### Required action
Filter the listing down to the lines containing the word "issues".
-- Records for the task follows --
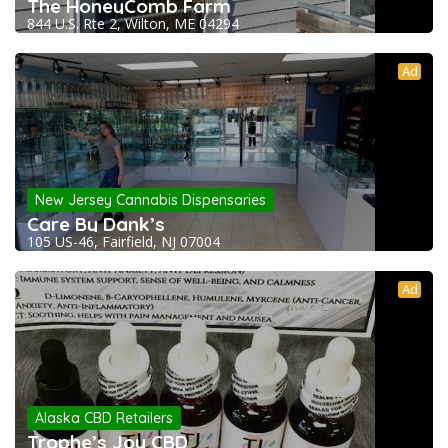
The HoneyComb Farm
844 U.S. Rte 2, Wilton, ME 04294
Ad
New Jersey Cannabis Dispensaries
Care By Dank’s
105 US-46, Fairfield, NJ 07004
Ad
Alaska CBD Retailers
Trophe’s Joy CBD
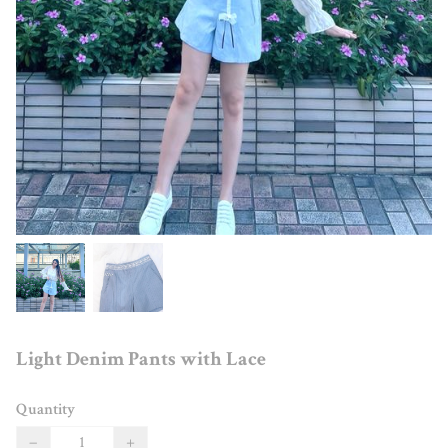
Light Denim Pants with Lace
Quantity
−
+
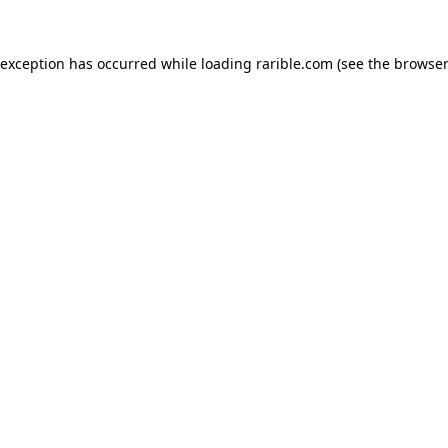
 exception has occurred while loading
rarible.com
(see the
browser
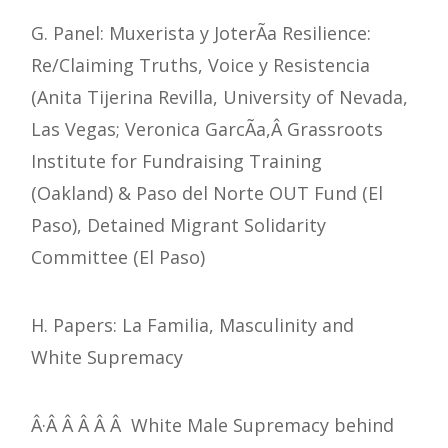
G. Panel: Muxerista y JoterÃ­a Resilience:
Re/Claiming Truths, Voice y Resistencia
(Anita Tijerina Revilla, University of Nevada,
Las Vegas; Veronica GarcÃ­a,Â Grassroots
Institute for Fundraising Training
(Oakland) & Paso del Norte OUT Fund (El
Paso), Detained Migrant Solidarity
Committee (El Paso)
H. Papers: La Familia, Masculinity and
White Supremacy
Â·Â Â Â Â Â White Male Supremacy behind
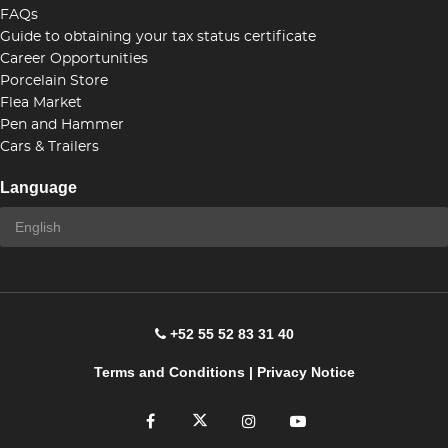
FAQs
Guide to obtaining your tax status certificate
Career Opportunities
Porcelain Store
Flea Market
Pen and Hammer
Cars & Trailers
Language
+52 55 52 83 31 40
Terms and Conditions
|
Privacy Notice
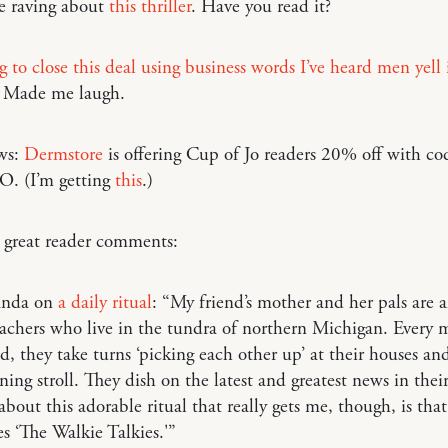
e raving about
this thriller
. Have you read it?
g to close this deal using business words I’ve heard men yell 
 Made me laugh.
ws:
Dermstore
is offering Cup of Jo readers 20% off with co
. (I’m getting
this
.)
 great reader comments:
anda on
a daily ritual
: “My friend’s mother and her pals are a
achers who live in the tundra of northern Michigan. Every 
d, they take turns ‘picking each other up’ at their houses an
ning stroll. They dish on the latest and greatest news in their
about this adorable ritual that really gets me, though, is that
s ‘The Walkie Talkies.'”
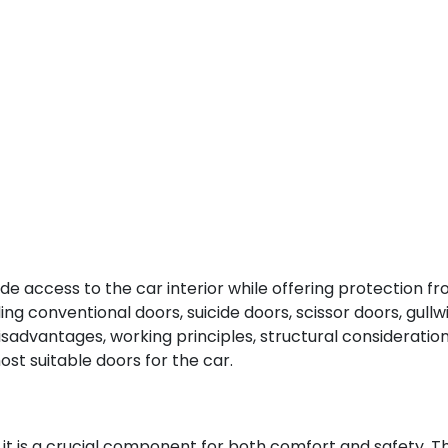
 access to the car interior while offering protection from
ding conventional doors, suicide doors, scissor doors, gull
disadvantages, working principles, structural consideration
st suitable doors for the car.
t it is a crucial component for both comfort and safety. T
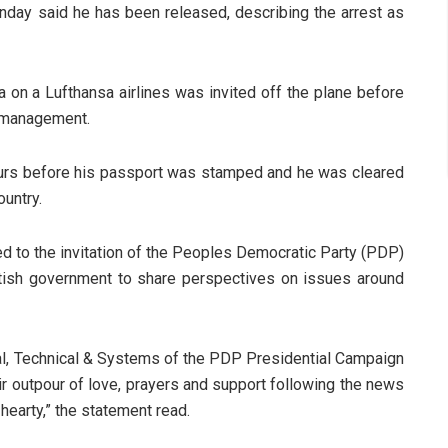
ay said he has been released, describing the arrest as
a on a Lufthansa airlines was invited off the plane before
 management.
ours before his passport was stamped and he was cleared
ountry.
ed to the invitation of the Peoples Democratic Party (PDP)
itish government to share perspectives on issues around
al, Technical & Systems of the PDP Presidential Campaign
eir outpour of love, prayers and support following the news
 hearty,” the statement read.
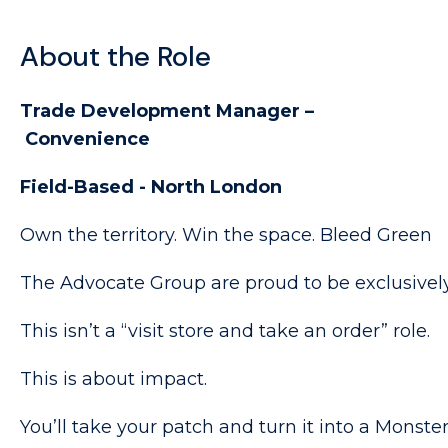
About the Role
Trade Development Manager –
Convenience
Field-Based - North London
Own the territory. Win the space. Bleed Green
The Advocate Group are proud to be exclusively
This isn’t a “visit store and take an order” role.
This is about impact.
You’ll take your patch and turn it into a Monste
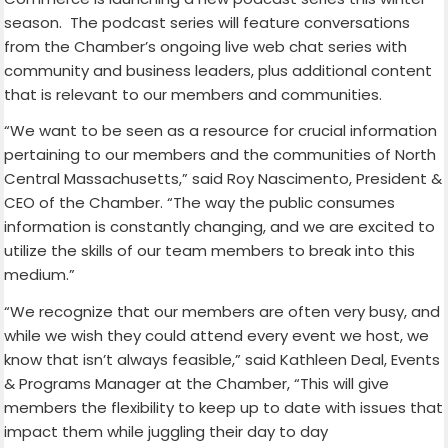
season. The podcast series will feature conversations
from the Chamber’s ongoing live web chat series with
community and business leaders, plus additional content
that is relevant to our members and communities.
“We want to be seen as a resource for crucial information
pertaining to our members and the communities of North
Central Massachusetts,” said Roy Nascimento, President &
CEO of the Chamber. “The way the public consumes
information is constantly changing, and we are excited to
utilize the skills of our team members to break into this
medium.”
“We recognize that our members are often very busy, and
while we wish they could attend every event we host, we
know that isn’t always feasible,” said Kathleen Deal, Events
& Programs Manager at the Chamber, “This will give
members the flexibility to keep up to date with issues that
impact them while juggling their day to day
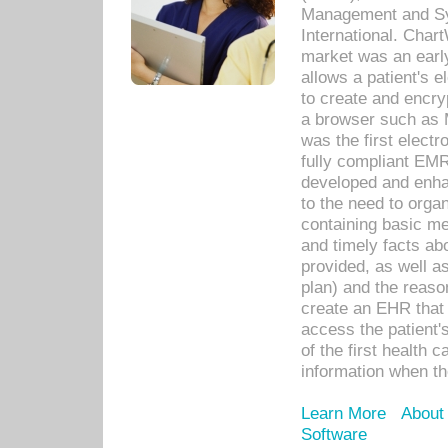
Management and Sy
International. Char
market was an earl
allows a patient's 
to create and encr
a browser such as 
was the first elect
fully compliant EM
developed and enha
to the need to orga
containing basic me
and timely facts abo
provided, as well a
plan) and the reason
create an EHR that w
access the patient'
of the first health 
information when th
Learn More
About
Software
-- Records for the task concluded --
### Solution to this task
itish government to share perspectives on issues around
members the flexibility to keep up to date with issues that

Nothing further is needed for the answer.